## [Work to be completed]
Extract every line from the start of the rows through the line containing "v(-12.92, -7.15) *", including that line, and leave the pictures out.

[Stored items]
* * *
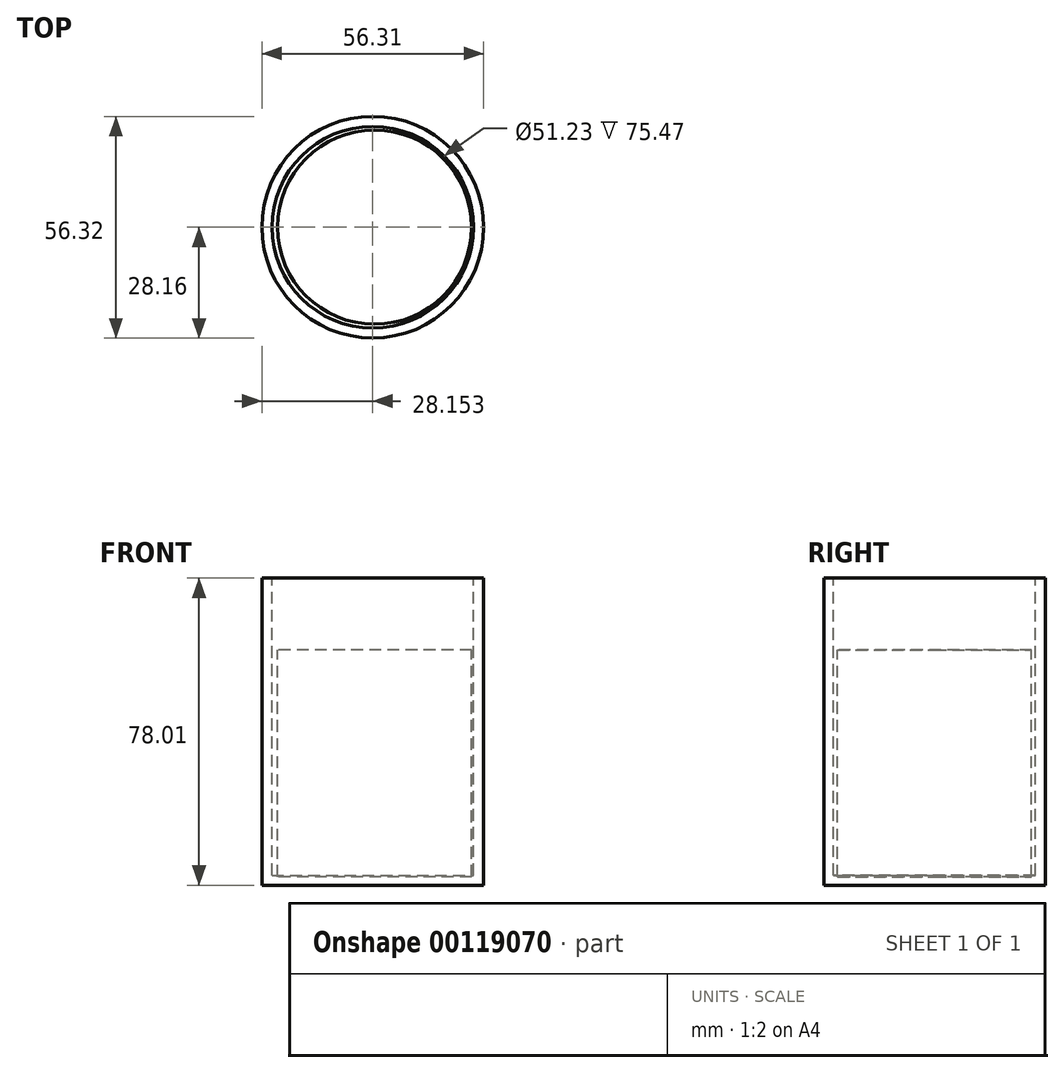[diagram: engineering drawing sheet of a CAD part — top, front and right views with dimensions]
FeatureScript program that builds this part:
annotation { "Feature Type Name" : "Feature", "Feature Type Description" : "" }
export const myFeature = defineFeature(function(context is Context, id is Id, definition is map)
    precondition{}
    {
        {
            var Q0;
            Q0=qCreatedBy(makeId("Front.planeOp"),FACE);
            var sketch = newSketch(context, id + "F0", { "sketchPlane" : qUnion([Q0])});
            skLineSegment(sketch, "E0.bottom", {"start": v(-12.92, 18.23) * mm, "end": v(15.23, 18.23) * mm});
            skLineSegment(sketch, "E0.top", {"start": v(-12.92, -59.78) * mm, "end": v(15.23, -59.78) * mm});
            skLineSegment(sketch, "E0.left", {"start": v(-12.92, 18.23) * mm, "end": v(-12.92, -59.78) * mm});
            skLineSegment(sketch, "E0.right", {"start": v(15.23, 18.23) * mm, "end": v(15.23, -59.78) * mm});
            skLineSegment(sketch, "E1", {"start": v(-12.92, -7.15) * mm, "end": v(-29.08, -7.15) * mm});
            skLineSegment(sketch, "E2", {"start": v(-29.08, -7.15) * mm, "end": v(-29.08, -33) * mm});
            skLineSegment(sketch, "E3", {"start": v(-29.08, -33) * mm, "end": v(-12.92, -33) * mm});
            skSolve(sketch);
        }
        {
            var Q0;
            Q0=makeQuery(id+"F0.imprint","IMPRINT",FACE,{"disambiguationData":[TD([[makeQuery(id+"F0.imprint","IMPRINT",EDGE,{"derivedFrom":sQuery(id+"F0.wireOp",EDGE,"E0.bottom")}),-1.0]])]});
            var Q1;
            Q1=sQuery(id+"F0.wireOp",EDGE,"E0.right");
            revolve(context, id + "F1", {"entities" : qUnion([Q0]), "axis" : qUnion([Q1]), "revolveType" : RevolveType.FULL});
        }
        {
            var Q0;
            Q0=makeQuery(id+"F1.opRevolve","SWEPT_FACE",FACE,{"disambiguationData":[OSD([sQuery(id+"F0.wireOp",EDGE,"E0.bottom")])]});
            shell(context, id + "F2", {"entities" : qUnion([Q0]), "thickness" : 2.54 * mm});
        }
        {
            var Q0;
            Q0=qCreatedBy(makeId("Top.planeOp"),FACE);
            var sketch = newSketch(context, id + "F3", { "sketchPlane" : qUnion([Q0])});
            skCircle(sketch, "E4", {"center": v(15.7, 0) * mm, "radius": 24.66 * mm});
            skSolve(sketch);
        }
        {
            var Q0;
            Q0=makeQuery(id+"F3.imprint","IMPRINT",FACE,{"disambiguationData":[TD([[makeQuery(id+"F3.imprint","IMPRINT",EDGE,{"derivedFrom":sQuery(id+"F3.wireOp",EDGE,"E4")}),1.0]])]});
            extrude(context, id + "F4", {"entities" : qUnion([Q0]), "oppositeDirection" : true, "depth" : 57.64 * mm});
        }
    });
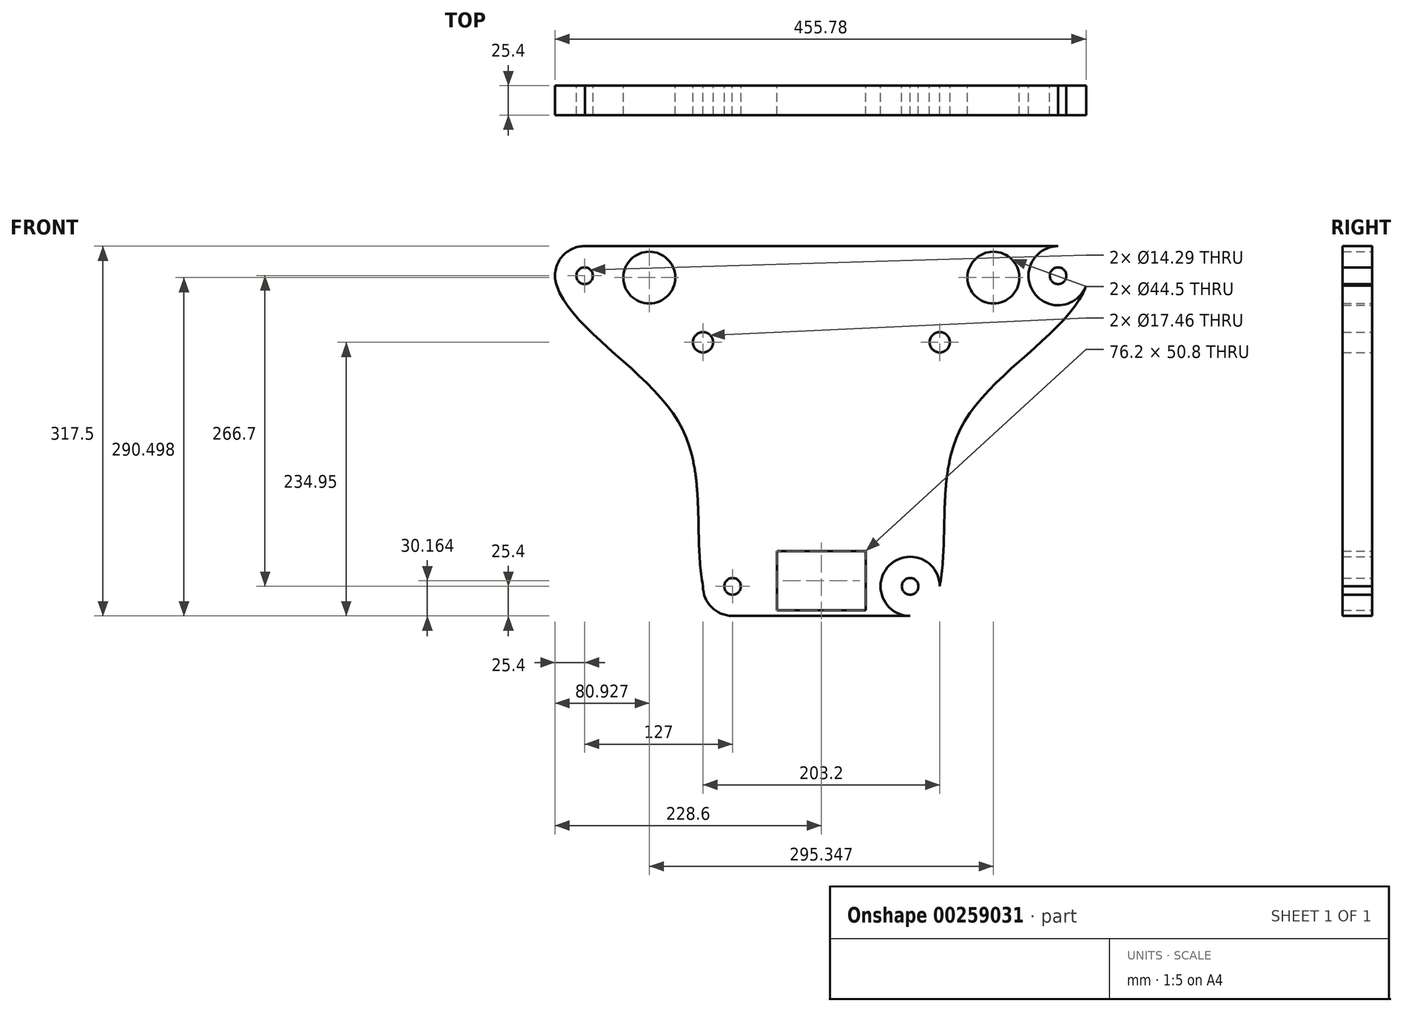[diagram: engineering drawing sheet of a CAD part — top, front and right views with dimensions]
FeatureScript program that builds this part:
annotation { "Feature Type Name" : "Feature", "Feature Type Description" : "" }
export const myFeature = defineFeature(function(context is Context, id is Id, definition is map)
    precondition{}
    {
        {
            var Q0;
            Q0=qCreatedBy(makeId("Front.planeOp"),FACE);
            var sketch = newSketch(context, id + "F0", { "sketchPlane" : qUnion([Q0])});
            skCircle(sketch, "E0", {"center": v(-203.2, 126.33) * mm, "radius": 7.14 * mm});
            skCircle(sketch, "E1", {"center": v(-76.2, -140.37) * mm, "radius": 7.14 * mm});
            skCircle(sketch, "E2.MirrorC", {"center": v(203.2, 126.33) * mm, "radius": 7.14 * mm});
            skCircle(sketch, "E3.MirrorC", {"center": v(76.2, -140.37) * mm, "radius": 7.14 * mm});
            skCircle(sketch, "E4", {"center": v(-203.2, 126.33) * mm, "radius": 25.4 * mm});
            skCircle(sketch, "E5", {"center": v(-76.2, -140.37) * mm, "radius": 25.4 * mm});
            skFitSpline(sketch, "E6", {"points": [v(-227.18, 117.96) * mm, v(-122.19, 0) * mm, v(-101.6, -140.28) * mm], "startDerivative": vector(79.1, -228.7) * mm, "endDerivative": vector(52.2, -286.58) * mm});
            skCircle(sketch, "E7.MirrorC", {"center": v(203.2, 126.33) * mm, "radius": 25.4 * mm});
            skCircle(sketch, "E8.MirrorC", {"center": v(76.2, -140.37) * mm, "radius": 25.4 * mm});
            skFitSpline(sketch, "E9.MirrorCS", {"points": [v(227.18, 117.96) * mm, v(122.19, 0) * mm, v(101.6, -140.28) * mm], "startDerivative": vector(-79.1, -228.7) * mm, "endDerivative": vector(-52.2, -286.58) * mm});
            skLineSegment(sketch, "E10", {"start": v(-202.87, 151.73) * mm, "end": v(203.2, 151.73) * mm});
            skLineSegment(sketch, "E11.bottom", {"start": v(38.1, -161) * mm, "end": v(-38.1, -161) * mm});
            skLineSegment(sketch, "E11.top", {"start": v(38.1, -110.2) * mm, "end": v(-38.1, -110.2) * mm});
            skLineSegment(sketch, "E11.left", {"start": v(38.1, -161) * mm, "end": v(38.1, -110.2) * mm});
            skLineSegment(sketch, "E11.right", {"start": v(-38.1, -161) * mm, "end": v(-38.1, -110.2) * mm});
            skPoint(sketch, "E11.middle", {"position": v(0, -135.6) * mm});
            skCircle(sketch, "E12", {"center": v(-147.67, 124.73) * mm, "radius": 22.25 * mm});
            skCircle(sketch, "E13.MirrorC", {"center": v(147.67, 124.73) * mm, "radius": 22.25 * mm});
            skCircle(sketch, "E14", {"center": v(-101.6, -64.17) * mm, "radius": 7.15 * mm});
            skLineSegment(sketch, "E15.bottom", {"start": v(133.35, -78.46) * mm, "end": v(-133.35, -78.46) * mm});
            skLineSegment(sketch, "E15.top", {"start": v(158.75, -27.66) * mm, "end": v(-158.75, -27.66) * mm});
            skLineSegment(sketch, "E15.left", {"start": v(165.1, -46.7) * mm, "end": v(165.1, -34) * mm});
            skLineSegment(sketch, "E15.right", {"start": v(-165.1, -46.7) * mm, "end": v(-165.1, -34) * mm});
            skPoint(sketch, "E15.middle", {"position": v(0, -53.06) * mm});
            skCircle(sketch, "E16", {"center": v(-138.22, -45.44) * mm, "radius": 7.15 * mm});
            skPoint(sketch, "E17.visualSharp", {"position": v(-165.1, -78.46) * mm});
            skArc(sketch, "E17.filletArc", {"start": v(-165.1, -46.7) * mm, "mid": v(-155.8, -69.16) * mm, "end": v(-133.35, -78.46) * mm});
            skCircle(sketch, "E18.MirrorC", {"center": v(101.6, -64.17) * mm, "radius": 7.15 * mm});
            skCircle(sketch, "E19.MirrorC", {"center": v(138.22, -45.44) * mm, "radius": 7.15 * mm});
            skArc(sketch, "E20.MirrorCS", {"start": v(165.1, -46.7) * mm, "mid": v(155.8, -69.16) * mm, "end": v(133.35, -78.46) * mm});
            skPoint(sketch, "E21.visualSharp", {"position": v(-165.1, -27.66) * mm});
            skArc(sketch, "E21.filletArc", {"start": v(-158.75, -27.66) * mm, "mid": v(-163.24, -29.52) * mm, "end": v(-165.1, -34) * mm});
            skArc(sketch, "E22.MirrorCS", {"start": v(158.75, -27.66) * mm, "mid": v(163.24, -29.52) * mm, "end": v(165.1, -34) * mm});
            skPoint(sketch, "E23.orphan", {"position": v(165.1, -78.46) * mm});
            skPoint(sketch, "E24.orphan", {"position": v(165.1, -27.66) * mm});
            skLineSegment(sketch, "E25", {"start": v(-138.22, -45.44) * mm, "end": v(-764.67, -149.3) * mm});
            skLineSegment(sketch, "E26.MirrorCS", {"start": v(138.22, -45.44) * mm, "end": v(764.67, -149.3) * mm});
            skCircle(sketch, "E27", {"center": v(-101.6, 69.18) * mm, "radius": 8.73 * mm});
            skCircle(sketch, "E28.MirrorC", {"center": v(101.6, 69.18) * mm, "radius": 8.73 * mm});
            skLineSegment(sketch, "E29", {"start": v(-76.47, -165.77) * mm, "end": v(76.2, -165.77) * mm});
            skSolve(sketch);
        }
        {
            var Q0;
            {var subQ8=sQuery(id+"F0.wireOp",EDGE,"E10");Q0=makeQuery(id+"F0.imprint","IMPRINT",FACE,{"disambiguationData":[TD([[makeQuery(id+"F0.imprint","IMPRINT",EDGE,{"derivedFrom":subQ8}),-1.0]])]});}
            var Q1;
            Q1=makeQuery(id+"F0.imprint","IMPRINT",FACE,{"disambiguationData":[TD([[makeQuery(id+"F0.imprint","IMPRINT",EDGE,{"derivedFrom":sQuery(id+"F0.wireOp",EDGE,"E2.MirrorC")}),1.0]])]});
            var Q2;
            Q2=makeQuery(id+"F0.imprint","IMPRINT",FACE,{"disambiguationData":[TD([[makeQuery(id+"F0.imprint","IMPRINT",EDGE,{"derivedFrom":sQuery(id+"F0.wireOp",EDGE,"E0")}),-1.0]])]});
            var Q3;
            Q3=makeQuery(id+"F0.imprint","IMPRINT",FACE,{"disambiguationData":[TD([[makeQuery(id+"F0.imprint","IMPRINT",EDGE,{"derivedFrom":sQuery(id+"F0.wireOp",EDGE,"E11.bottom")}),1.0]])]});
            var Q4;
            Q4=makeQuery(id+"F0.imprint","IMPRINT",FACE,{"disambiguationData":[TD([[makeQuery(id+"F0.imprint","IMPRINT",EDGE,{"derivedFrom":sQuery(id+"F0.wireOp",EDGE,"E1")}),-1.0]])]});
            var Q5;
            Q5=makeQuery(id+"F0.imprint","IMPRINT",FACE,{"disambiguationData":[TD([[makeQuery(id+"F0.imprint","IMPRINT",EDGE,{"derivedFrom":sQuery(id+"F0.wireOp",EDGE,"E3.MirrorC")}),1.0]])]});
            var Q6;
            {var subQ5=sQuery(id+"F0.wireOp",EDGE,"E15.top");var subQ6=sQuery(id+"F0.wireOp",EDGE,"E6");var subQ7=makeQuery(id+"F0.imprint","INTERSECT",VERTEX,{"derivedFrom":[subQ6,subQ5]});Q6=makeQuery(id+"F0.imprint","IMPRINT",FACE,{"disambiguationData":[TD([[makeQuery(id+"F0.imprint","IMPRINT",EDGE,{"disambiguationData":[TD([[subQ7,-1.0]])],"derivedFrom":subQ6}),1.0]])]});}
            var Q7;
            {var subQ0=sQuery(id+"F0.wireOp",EDGE,"E14");var subQ1=sQuery(id+"F0.wireOp",EDGE,"E6");var subQ2=makeQuery(id+"F0.imprint","INTERSECT",VERTEX,{"disambiguationData":[OD(0.0)],"derivedFrom":[subQ1,subQ0]});Q7=makeQuery(id+"F0.imprint","IMPRINT",FACE,{"disambiguationData":[TD([[makeQuery(id+"F0.imprint","IMPRINT",EDGE,{"disambiguationData":[TD([[subQ2,-1.0]])],"derivedFrom":subQ1}),1.0]])]});}
            var Q8;
            {var subQ0=sQuery(id+"F0.wireOp",EDGE,"E18.MirrorC");var subQ1=sQuery(id+"F0.wireOp",EDGE,"E9.MirrorCS");var subQ2=makeQuery(id+"F0.imprint","INTERSECT",VERTEX,{"disambiguationData":[OD(0.0)],"derivedFrom":[subQ1,subQ0]});Q8=makeQuery(id+"F0.imprint","IMPRINT",FACE,{"disambiguationData":[TD([[makeQuery(id+"F0.imprint","IMPRINT",EDGE,{"disambiguationData":[TD([[subQ2,-1.0]])],"derivedFrom":subQ1}),-1.0]])]});}
            extrude(context, id + "F1", {"entities" : qUnion([Q0, Q1, Q2, Q3, Q4, Q5, Q6, Q7, Q8]), "depth" : 25.4 * mm});
        }
    });
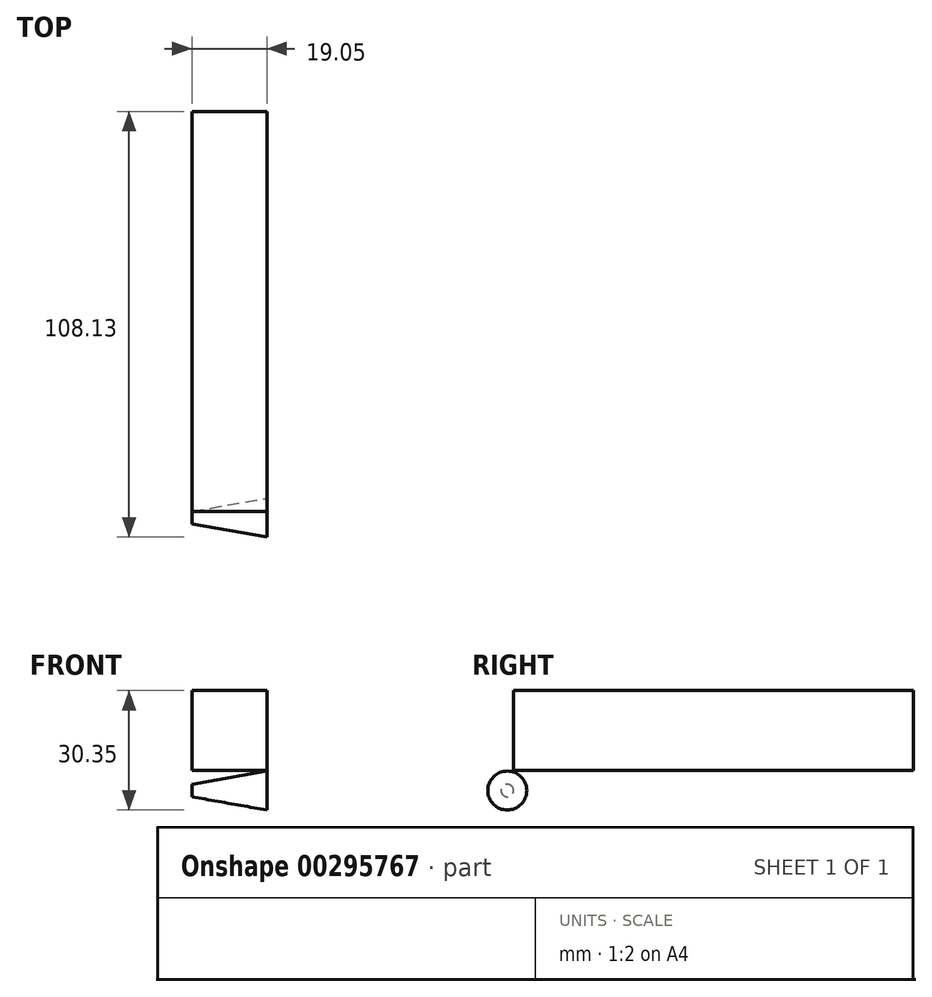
* * *
## [Solution to the exercise]
[diagram: engineering drawing sheet of a CAD part — top, front and right views with dimensions]
FeatureScript program that builds this part:
annotation { "Feature Type Name" : "Feature", "Feature Type Description" : "" }
export const myFeature = defineFeature(function(context is Context, id is Id, definition is map)
    precondition{}
    {
        {
            var Q0;
            Q0=qCreatedBy(makeId("Front.planeOp"),FACE);
            var sketch = newSketch(context, id + "F0", { "sketchPlane" : qUnion([Q0])});
            skLineSegment(sketch, "E0.bottom", {"start": v(-12.92, 18.23) * mm, "end": v(15.23, 18.23) * mm});
            skLineSegment(sketch, "E0.top", {"start": v(-12.92, -59.78) * mm, "end": v(15.23, -59.78) * mm});
            skLineSegment(sketch, "E0.left", {"start": v(-12.92, 18.23) * mm, "end": v(-12.92, -59.78) * mm});
            skLineSegment(sketch, "E0.right", {"start": v(15.23, 18.23) * mm, "end": v(15.23, -59.78) * mm});
            skLineSegment(sketch, "E1", {"start": v(-12.92, -7.15) * mm, "end": v(-29.08, -7.15) * mm});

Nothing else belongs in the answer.